Nicholas is weighed down by his own guilt and responsibility, by the pain his careless brother caused, and by the legacy of war he's just left. This quick visit home to St. Hampton Heath will be just long enough to ease a small part of that burden. Asking him to bother with the lives of the villagers when there's already a bailiff on the job is simply too much to expect. That is, until the hoydenish, intelligent, and very opinionated Miss Ellison challenges him to see past his pain and pride. With her angelic voice in his head, he may even be beginning to care. But his isn't the only heart that needs to change.
These two lonely hearts may each have something the other needs. But with society's opposition, ancestral obligations, and a shocking family secret, there may be too many obstacles in their way.
Fans of Georgette Heyer, Lori Wick, and Julie Klassen will enjoy the spirited exchanges between the bluestocking minister's daughter and the bruised war hero as they move past pride and presumption to a humbled appreciation of God's grace and the true strength of love.
Miller sets the first of her Regency Brides series in St.

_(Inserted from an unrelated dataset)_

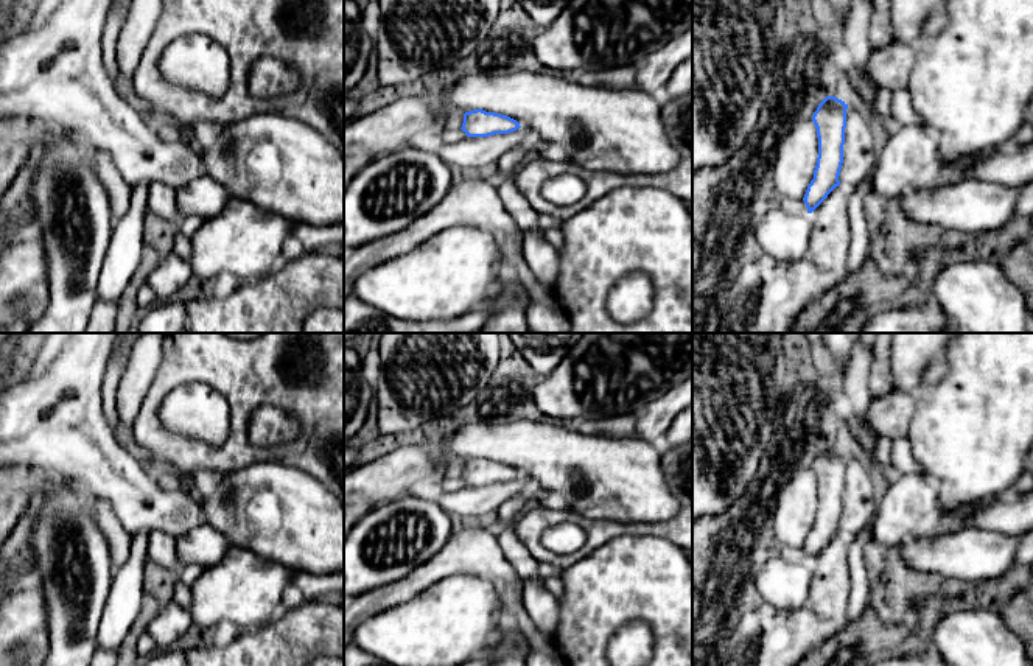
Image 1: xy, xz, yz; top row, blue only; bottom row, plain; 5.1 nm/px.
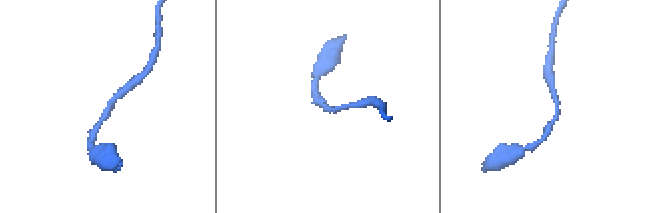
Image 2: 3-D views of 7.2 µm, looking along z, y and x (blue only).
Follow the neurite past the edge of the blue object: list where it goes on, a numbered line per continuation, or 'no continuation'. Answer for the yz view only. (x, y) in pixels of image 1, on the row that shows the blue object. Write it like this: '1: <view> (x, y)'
no continuation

Hampton Heath, England, a village suffering from ramshackle housing and influenza. Lavinia Ellison is the reverend's daughter and exhibits great empathy for her neighbors' plight. Nicholas Stamford, an ex-soldier, has become the 7th Earl of Hawkesbury upon his brother's death but wants his bailiff to continue managing estate affairs. Lavinia's mother was accidentally killed by Nicholas's brother. Her father professes forgiveness, but Lavinia does little to hide her disdain for the new earl. She often subjects him to the opinionated speech acquired from the aunt who helped raise her. Woefully unprepared for the obligations he has assumed, Nicholas (who bears a strong resemblance to Jane Austen's Mr. Darcy) finds expectations of family and friends often conflict with his own judgment. As a cat-and-mouse game unfolds, an unexpected twist alters everything. The characters undergo obligatory changes in heart and soul, sometimes creating distracting contradictions with established characterizations, but this series launch is otherwise promising.